Aktuell
„Die wilden Jahre und wir“
„Pop, Protest und Politik“ lautet der Untertitel eines Büchleins, das vor nicht allzu langer Zeit erschienen ist und deren „autorengruppe 68“ in der Gundelfingerin Annette Preuß eine Mit-Autorin hat. Das Werk sammelt Erinnerungen an jenes wilde, aufrührerische, aufbegehrende Jahr – und davon, was die Zeitläufte um den Wechsel des Jahrzehnts herum vor allem in seinerzeit jungen Menschen ausgelöst, sie bewegt, geprägt und verändert hat.
Viele sogenannter Sozialisationsfaktoren werden aus sehr persönlicher Sicht geschildert und interpretiert. Ob politische Umbrüche, individuelle Sichtweisen auf Individuum, Gesellschaft und Zukunft, ob Einflüsse aus Mode und Musik, das Infragestellen von Normen und Werten oder der Drang, in die Ferne zu gehen und Fremdes auf sich wirken zu lassen – vielfach durchziehen als Begleiter „Sehnsucht, Trauer, Hoffnung, Kampf, Visionen“ die Schilderungen, wie Sabine Kehrer dies unter Bezug auf ein Lied Mary Hopkins‘ im ersten Beitrag charakterisiert.

(Intrinsische Kameraparameter und Posendaten)
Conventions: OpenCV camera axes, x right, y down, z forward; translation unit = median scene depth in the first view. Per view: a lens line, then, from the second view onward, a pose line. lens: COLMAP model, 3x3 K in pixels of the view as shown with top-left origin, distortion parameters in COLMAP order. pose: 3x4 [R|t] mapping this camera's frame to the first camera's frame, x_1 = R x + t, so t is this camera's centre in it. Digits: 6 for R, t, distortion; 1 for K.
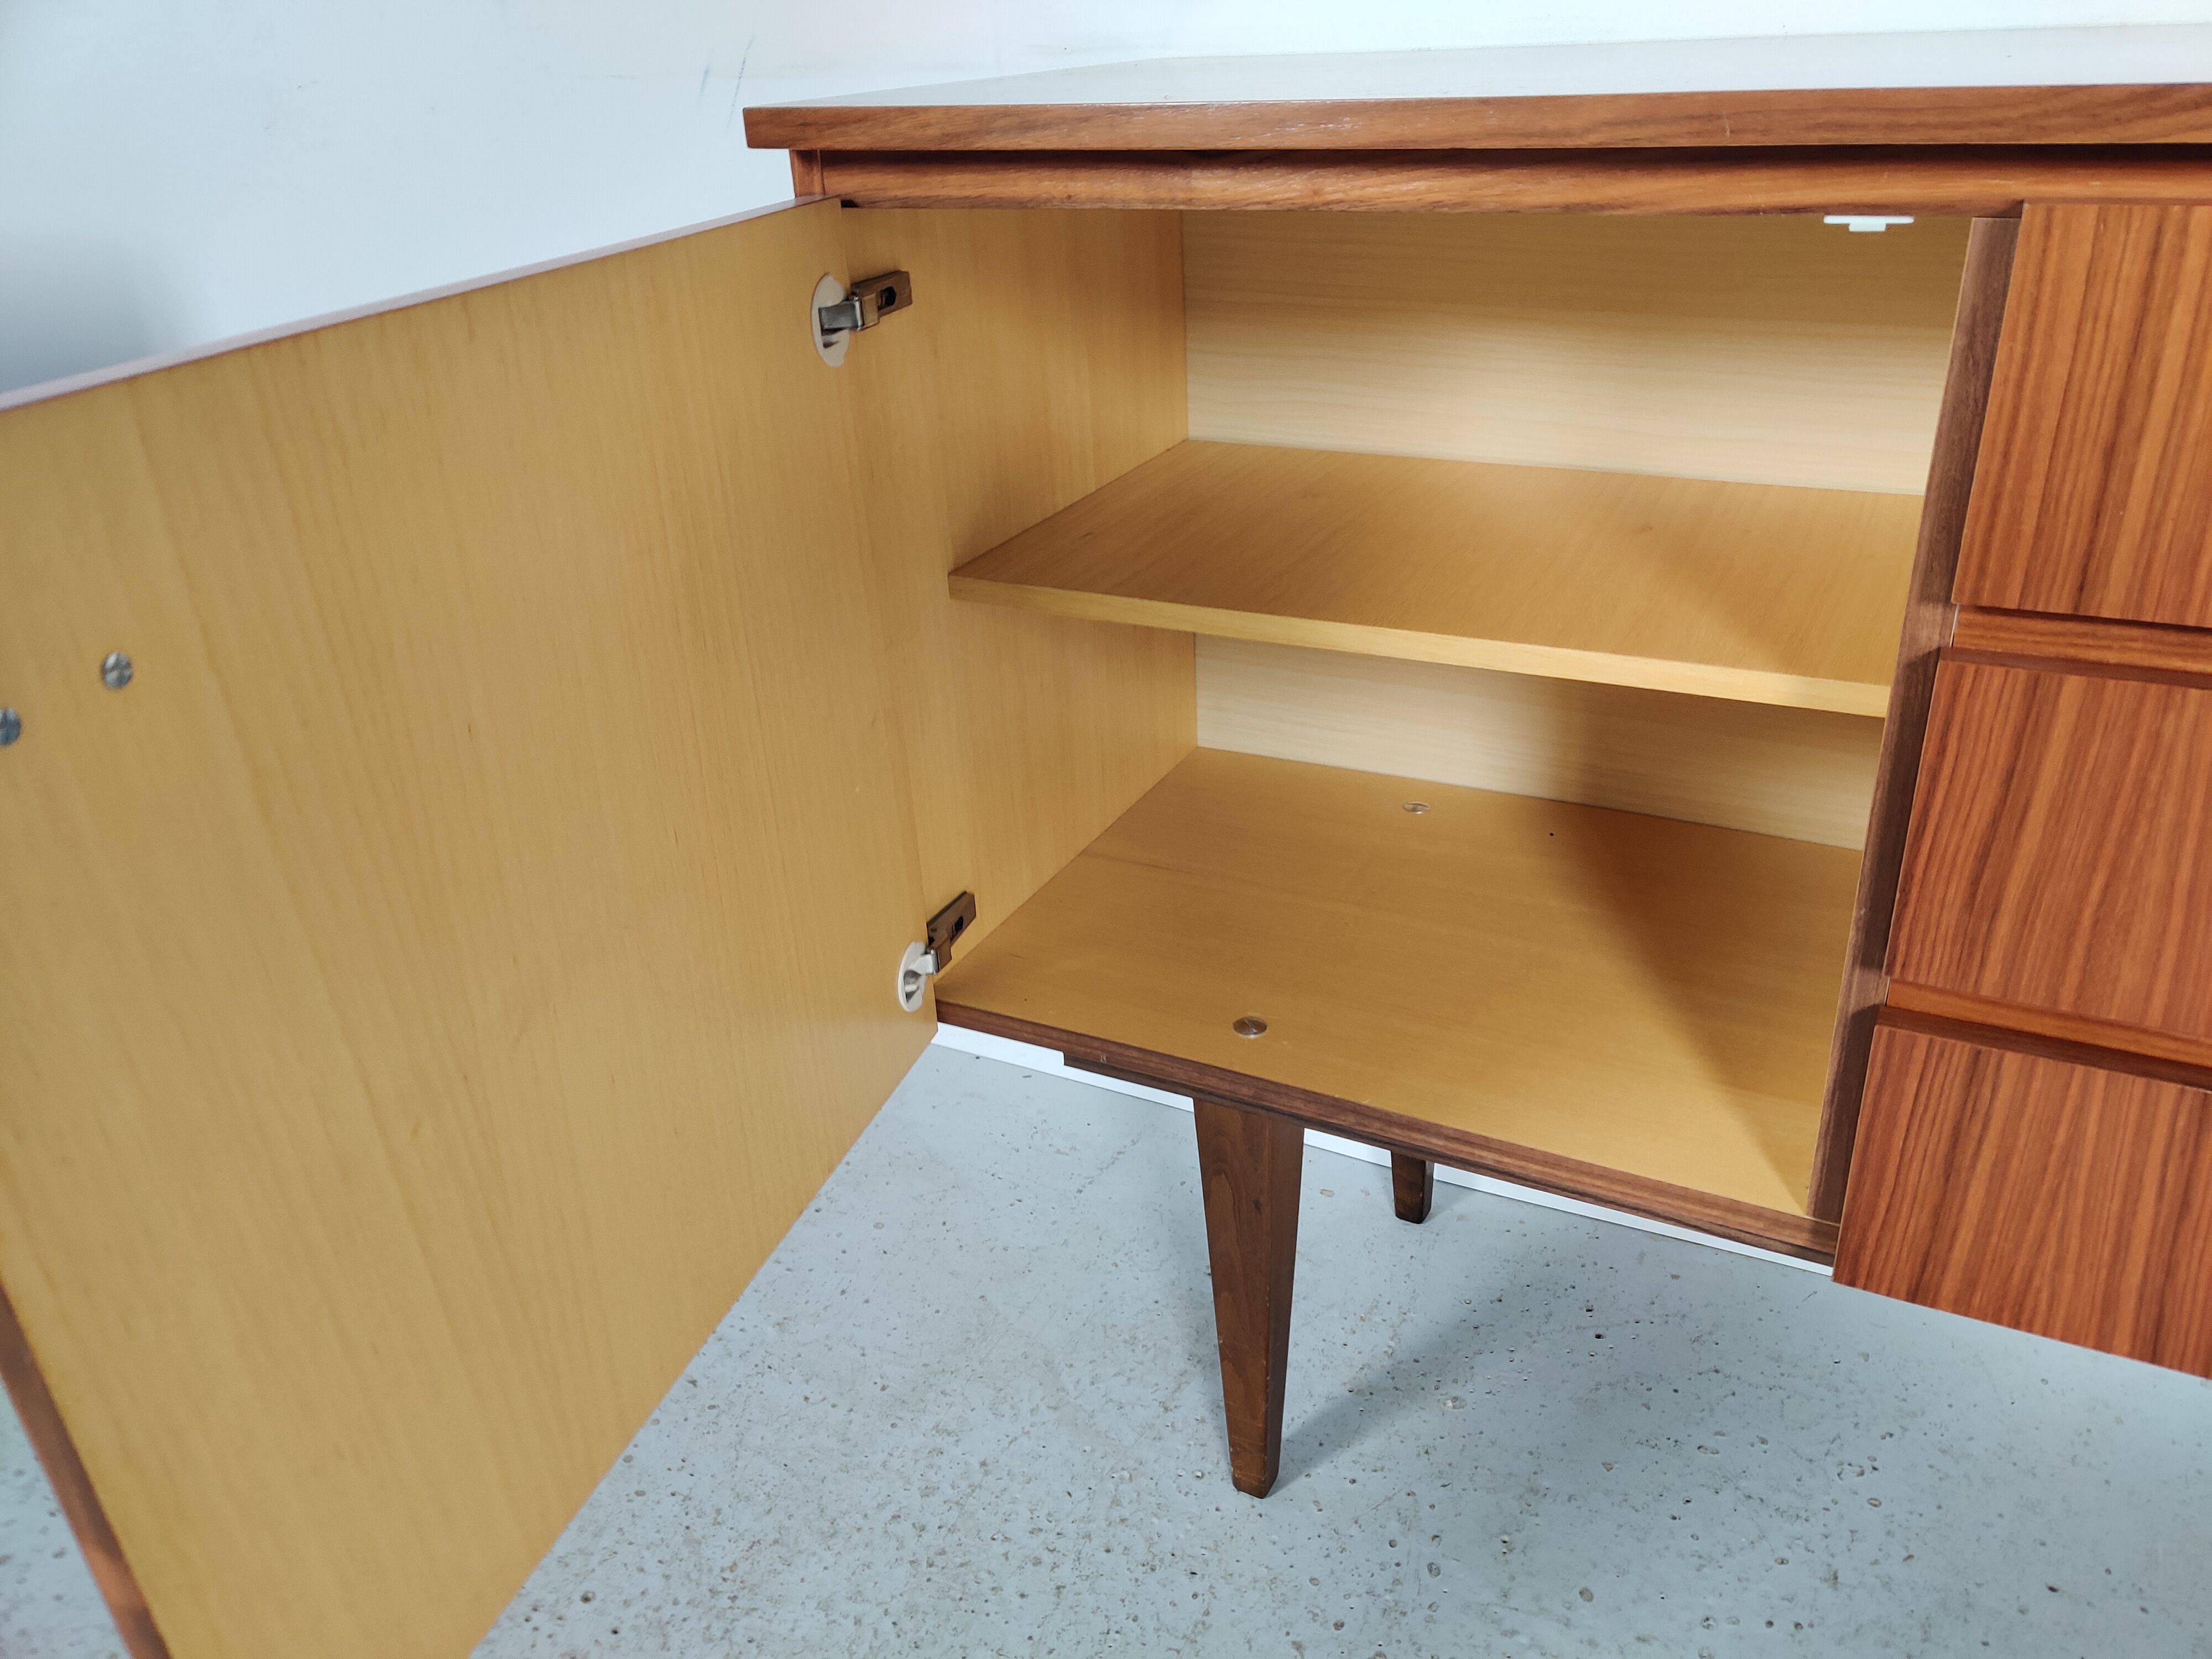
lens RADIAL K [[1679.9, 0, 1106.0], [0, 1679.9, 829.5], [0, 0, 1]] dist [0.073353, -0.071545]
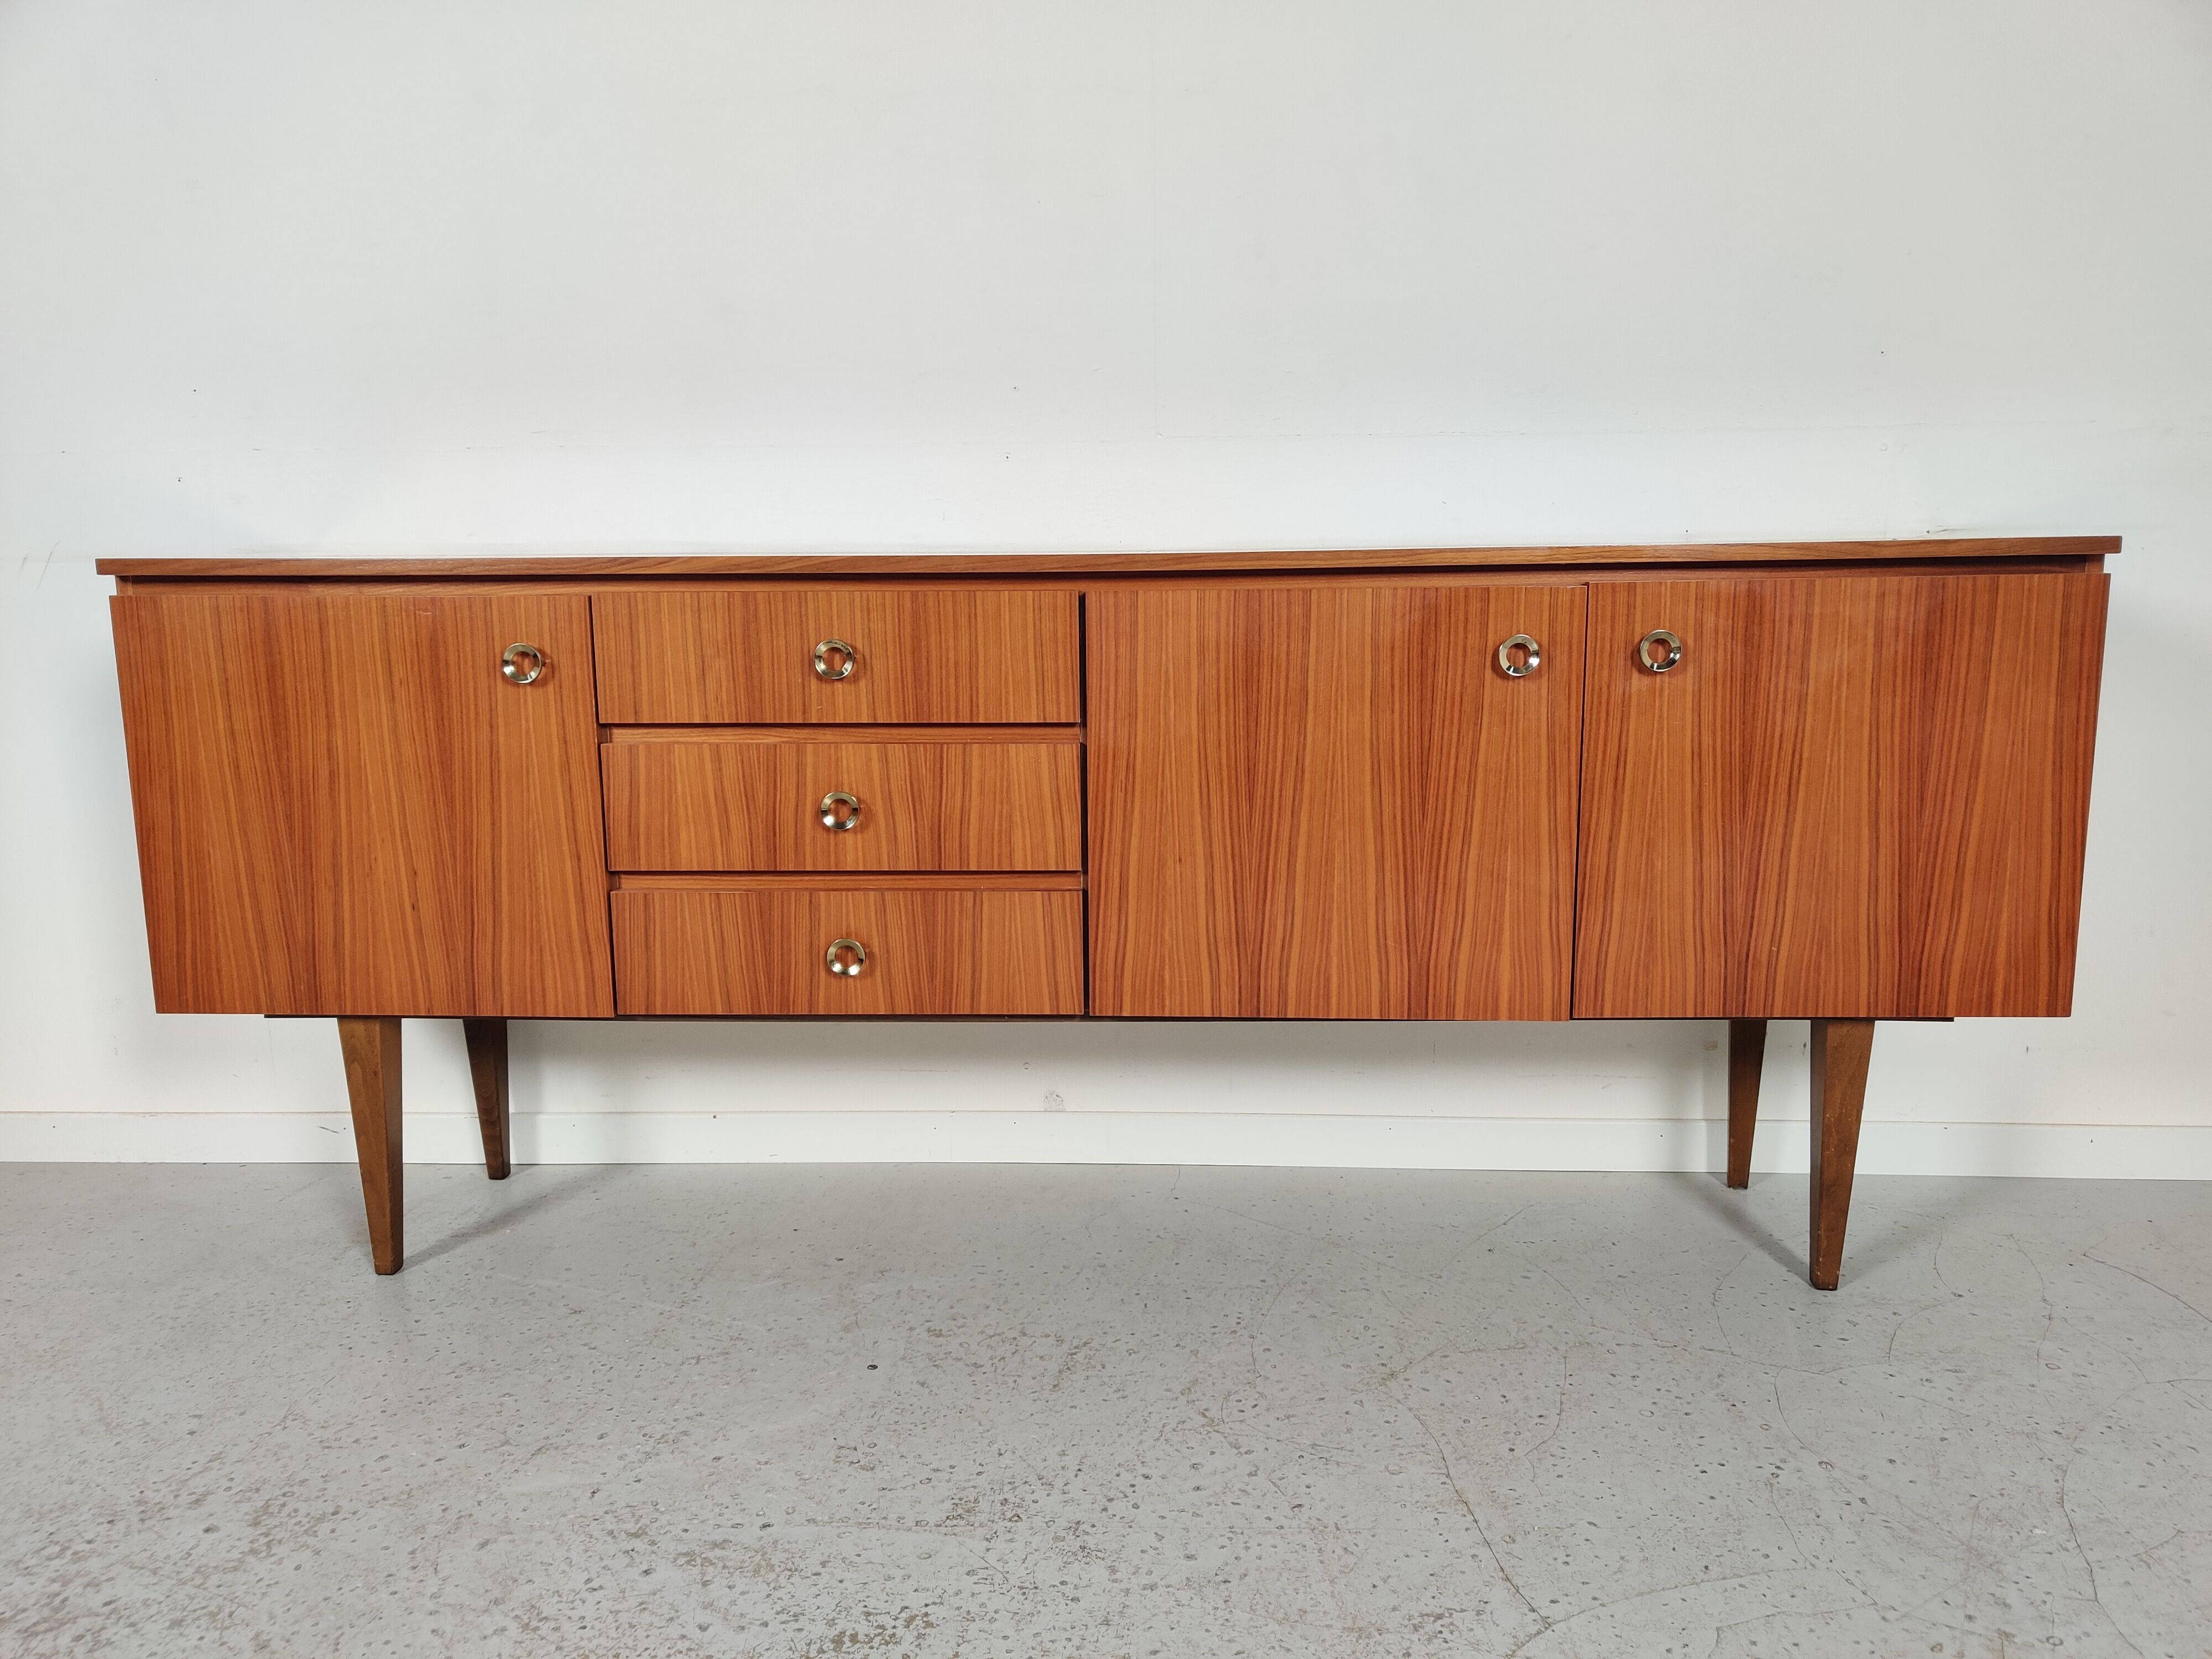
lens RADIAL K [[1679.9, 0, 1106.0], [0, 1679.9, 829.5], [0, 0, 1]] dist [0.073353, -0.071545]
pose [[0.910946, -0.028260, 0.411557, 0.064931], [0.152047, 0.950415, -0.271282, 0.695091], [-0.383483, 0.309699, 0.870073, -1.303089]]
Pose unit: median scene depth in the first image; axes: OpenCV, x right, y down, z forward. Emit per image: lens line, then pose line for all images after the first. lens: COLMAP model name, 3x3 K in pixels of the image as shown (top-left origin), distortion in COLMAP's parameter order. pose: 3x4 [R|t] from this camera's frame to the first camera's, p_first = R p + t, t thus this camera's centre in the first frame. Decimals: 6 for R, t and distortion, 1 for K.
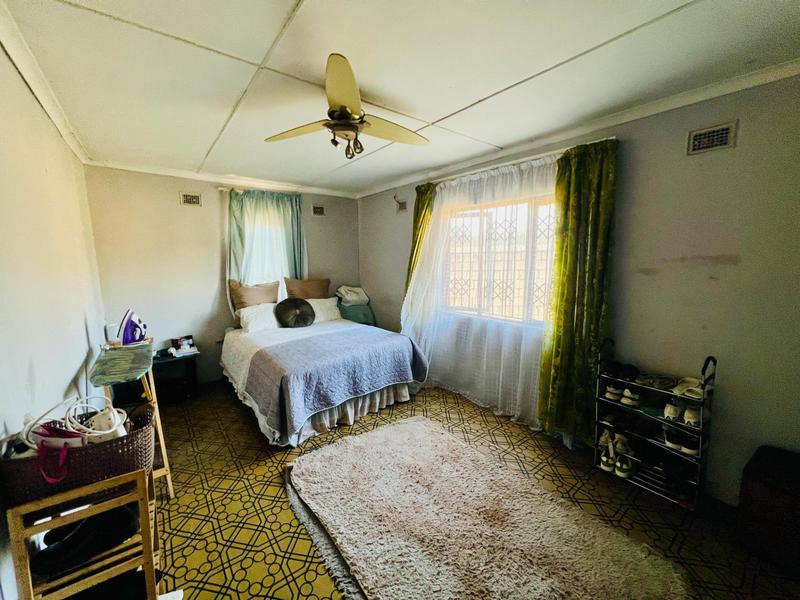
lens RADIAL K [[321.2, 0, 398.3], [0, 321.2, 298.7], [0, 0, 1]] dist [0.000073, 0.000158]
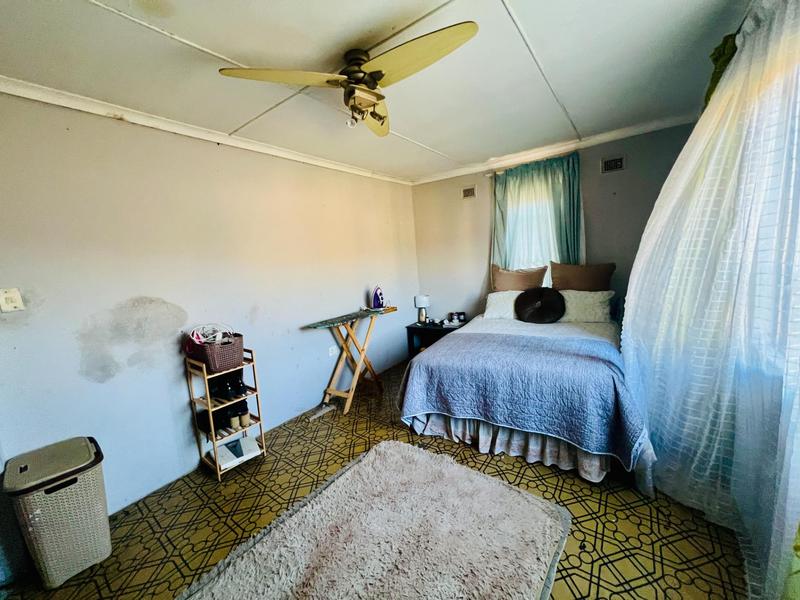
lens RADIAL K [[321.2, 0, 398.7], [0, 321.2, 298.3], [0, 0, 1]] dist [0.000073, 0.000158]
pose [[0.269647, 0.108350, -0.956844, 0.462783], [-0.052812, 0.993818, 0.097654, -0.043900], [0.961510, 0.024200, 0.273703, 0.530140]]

ARBEITSAUFTRAG 1:
Welche Gundelfingerin gehört laut dem Textblock als Mit-Autorin zur „autorengruppe 68“?
ARBEITSAUFTRAG 2:
Gib bitte aus dem Textblock die Passage von „Viele sogenannter Sozialisationsfaktoren“ bis „ersten Beitrag charakterisiert.“ wortgetreu wieder.

ANTWORTTEIL 1:
Annette Preuß.

ANTWORTTEIL 2:
Viele sogenannter Sozialisationsfaktoren werden aus sehr persönlicher Sicht geschildert und interpretiert. Ob politische Umbrüche, individuelle Sichtweisen auf Individuum, Gesellschaft und Zukunft, ob Einflüsse aus Mode und Musik, das Infragestellen von Normen und Werten oder der Drang, in die Ferne zu gehen und Fremdes auf sich wirken zu lassen – vielfach durchziehen als Begleiter „Sehnsucht, Trauer, Hoffnung, Kampf, Visionen“ die Schilderungen, wie Sabine Kehrer dies unter Bezug auf ein Lied Mary Hopkins‘ im ersten Beitrag charakterisiert.